It’s the last day of Joe Biden’s tour of Ireland and Northern Ireland marking 25 years since the Good Friday Agreement, and George Mitchell’s name has come up throughout. Mitchell (pictured, centre, with Northern Irish politician John Hume and Gerry Adams in 1998) was the former senator and US envoy during the peace process who helped to bring warring republicans and unionists to the negotiating table. At a time when the US is often struggling to be heard, it’s poignant to reflect on how effective American diplomacy can be when it’s done well.
Earlier this week, I spoke to Derek Chollet, a top adviser to the US secretary of state, Antony Blinken, for The Monocle Daily. I asked him why many countries in the Global South have not joined the West in its condemnation of Russia following the invasion of Ukraine. “We’ve been trying to make the case by showing up,” said Chollet.

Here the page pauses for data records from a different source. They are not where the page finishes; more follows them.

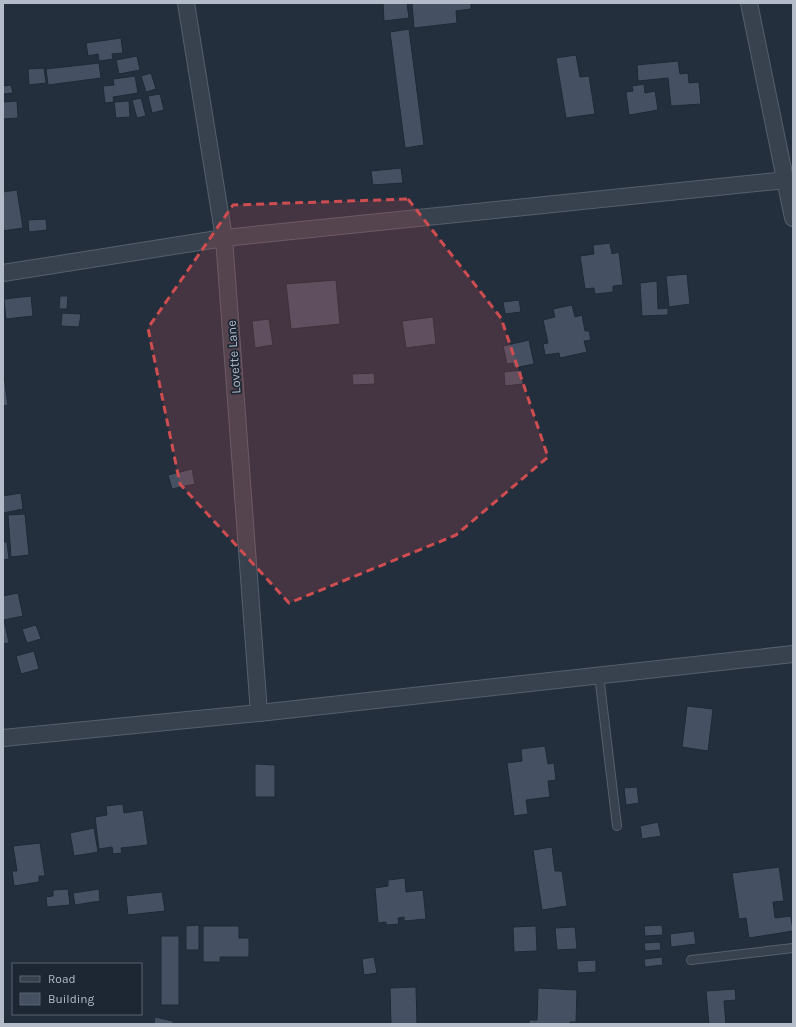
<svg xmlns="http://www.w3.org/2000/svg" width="796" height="1027" viewBox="0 0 796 1027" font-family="Karla,sans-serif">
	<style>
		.building { fill: #455162; stroke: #1f2835 }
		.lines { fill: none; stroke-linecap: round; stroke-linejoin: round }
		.service-casing { stroke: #565f6c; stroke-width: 10 }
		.minor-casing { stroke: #565f6c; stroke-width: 18 }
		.service { stroke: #38414e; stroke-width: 8 }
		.minor { stroke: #38414e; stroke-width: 16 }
		.marked { fill: #ce4d50; fill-opacity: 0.2; stroke: #ce4d50; stroke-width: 3; stroke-dasharray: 8 5; stroke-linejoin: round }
		.labels { text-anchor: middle; stroke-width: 3.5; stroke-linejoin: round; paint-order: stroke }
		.street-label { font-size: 13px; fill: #b4bcc9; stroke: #1d2633 }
	</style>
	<rect width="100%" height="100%" fill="#242f3e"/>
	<path class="building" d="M383,3H407L409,18L384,21Z
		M412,3H471V9L456,11L457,23L414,28Z
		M409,29L424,145L405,148L390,32Z
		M121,38L123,53L112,54L113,59L99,61L98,54L88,56L86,43Z
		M576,55L580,77L589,76L595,114L566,118L556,58Z
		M137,56L140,70L119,74L116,60Z
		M678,61L680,74L688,73L689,83L699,82L701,104L671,106L668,78L638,81L637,65Z
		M99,63L101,78L48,85L46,69Z
		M44,68L46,83L29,85L28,69Z
		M151,73L156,89L146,92L141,76Z
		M135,76L138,93L113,97L114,102L105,103L103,86L114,85L113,79Z
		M644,84L645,93L655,91L658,110L629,115L626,92L633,91L632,86Z
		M11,85L13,93L3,94V86Z
		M160,94L164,110L152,113L148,96Z
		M141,98L146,116L137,118L132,100Z
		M17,101L18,118L3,119V102Z
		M129,101L130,117L116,118L114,102Z
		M401,168L403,183L373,185L371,171Z
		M17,190L23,228L3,231V192Z
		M46,219L47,230L29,232L28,220Z
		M610,243L612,254L619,252L623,285L613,286V292L595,294L594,288L585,289L580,256L594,254L593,245Z
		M687,274L690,304L669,307L666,276Z
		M336,280L340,324L291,329L286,284Z
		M657,281L658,309L668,308V315L642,316L640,283Z
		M31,296L33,316L6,319L4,299Z
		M60,296H68L67,309H59Z
		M519,300L521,312L505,314L503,302Z
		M572,305L575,317L582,315L585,331H589L591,340L584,341L587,352L560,358L559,353L545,355L543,344L548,343L543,320L555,317L553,309Z
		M62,313L81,314L79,327L61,326Z
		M433,317L436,344L406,348L402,321Z
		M269,319L273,345L255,348L252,321Z
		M529,340L534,364L514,368L513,363L507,364L503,346Z
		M3,369L8,405L3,406Z
		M522,370L523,384L505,386L504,372Z
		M374,373L375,384L353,385L352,374Z
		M192,469L195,484L172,489L168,475Z
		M21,493L23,509L3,513V496Z
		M25,514L29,555L11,557L8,515Z
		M3,542H7L9,559L3,560Z
		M18,593L23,616L4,620L9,643L3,644V596Z
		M36,625L41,639L27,643L22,629Z
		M34,651L39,669L21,674L16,656Z
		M687,706L713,709L708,751L682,747Z
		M545,746L548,764L554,763L556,780L548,781L550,797L526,800L528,814L514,816L507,763L522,761L521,749Z
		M255,764L275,765V797H255Z
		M637,787L639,803L626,805L624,788Z
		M123,804L124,813L143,810L148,845L121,848L122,853L113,854L112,847L99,849L95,817L107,815L106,806Z
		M658,822L661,836L642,839L640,826Z
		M94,828L98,852L74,856L70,833Z
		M40,843L45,876H39V882L14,886L12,871H17L13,846Z
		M552,847L555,871H562L567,906L542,910L533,850Z
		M779,867L784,901L773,902L775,918L791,916L793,931L749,938L746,918L739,919L732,873Z
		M405,878L406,892L423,890L426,919L404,921V917L398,918L399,924L386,925V922L378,923L375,888L388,886V880Z
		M68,889L70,905L47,907L46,897L53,896V890Z
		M99,889L100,901L75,905L73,893Z
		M162,892L165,911L128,915L126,896Z
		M199,925V950H186V926Z
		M662,925L663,935L645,936L644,926Z
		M203,926H239V938H249V957H220V962H203Z
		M536,926L537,951L514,952L513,927Z
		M575,927L577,949L557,950L555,928Z
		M694,931L696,944L671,947L670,934Z
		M161,936H179V1005H161Z
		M660,942L661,950L645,951L644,943Z
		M374,957L377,973L364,975L362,959Z
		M662,957L663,965L645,967L644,959Z
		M596,960V972L578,973L577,961Z
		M416,987L417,1024H391L390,988Z
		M538,988L577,990L576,1022H570V1024H529V1020H537Z
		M735,989L736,1000L724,1001L726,1024H709L706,991Z
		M155,1017L173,1021V1024H154Z"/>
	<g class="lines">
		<defs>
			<path id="service" d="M599,675L617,826
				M691,960L793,948"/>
			<path id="minor" d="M186,3L224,238L259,713
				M749,3L793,218
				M3,273L224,238L786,180
				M3,738L259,713L793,654"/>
		</defs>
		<use href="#service" class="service-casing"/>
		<use href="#minor" class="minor-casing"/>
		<use href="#service" class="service"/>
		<use href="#minor" class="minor"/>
	</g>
	<path class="marked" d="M408,199L501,318L548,457L456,535L289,603L180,484L148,328L233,205Z"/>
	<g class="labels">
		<g class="street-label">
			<text transform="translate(233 357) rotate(-94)" y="5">Lovette Lane</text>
		</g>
	</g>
	<rect width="796" height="1027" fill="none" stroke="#b4bcc9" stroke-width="8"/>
	<rect x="12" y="963" width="130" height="52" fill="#1d2633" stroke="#59626f"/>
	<rect x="20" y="976" width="20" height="6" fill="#38414e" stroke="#59626f"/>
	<text x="48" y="983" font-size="12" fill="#b4bcc9">Road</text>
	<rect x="20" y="993" width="20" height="12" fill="#455162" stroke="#59626f"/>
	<text x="48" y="1003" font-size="12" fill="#b4bcc9">Building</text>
</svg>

Indeed, his boss has stepped up his touring schedule over the past six months, visiting old allies in Africa and elsewhere to counter the Russian narrative. Yet, as countries in Latin America turn their backs on Taiwan and Beijing mediates talks in the Middle East, it’s clear that the US view is not as prevalent globally as it once was.
Some of this is about boots on the ground. There are US embassies that haven’t had an ambassador in years. In the past few weeks a flurry of top diplomats have received their credentials and headed off to places that had been neglected for far too long. Take India, a vital player in the Indo-Pacific, and Saudi Arabia, which has a new US ambassador after several years without one. Showing up is not just about the big state visit. It’s a ground game too – and it’s one that Russian and Chinese diplomats are, in some corners of the world, winning.